### TRY IT
Output the lines from the one containing "Bộ 238 font SFU Tiếng Việt" through the one containing "Buy Me a Coffee", inclusive, reproducing each exactly as it appears.

### AVAILABLE DATA
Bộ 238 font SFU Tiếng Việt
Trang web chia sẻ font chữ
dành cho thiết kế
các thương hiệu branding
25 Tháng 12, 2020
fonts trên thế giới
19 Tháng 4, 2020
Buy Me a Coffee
--
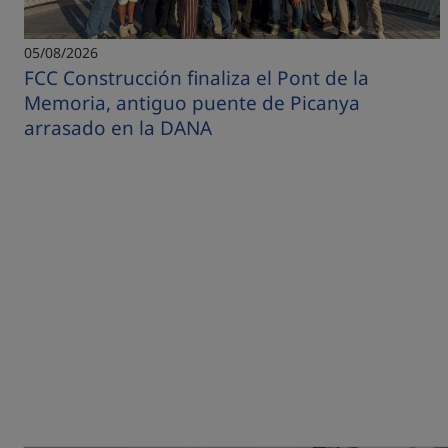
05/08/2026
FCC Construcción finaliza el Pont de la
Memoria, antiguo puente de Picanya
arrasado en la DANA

### SOLUTION FOR THIS EXERCISE
Bộ 238 font SFU Tiếng Việt
Trang web chia sẻ font chữ
dành cho thiết kế
các thương hiệu branding
25 Tháng 12, 2020
fonts trên thế giới
19 Tháng 4, 2020
Buy Me a Coffee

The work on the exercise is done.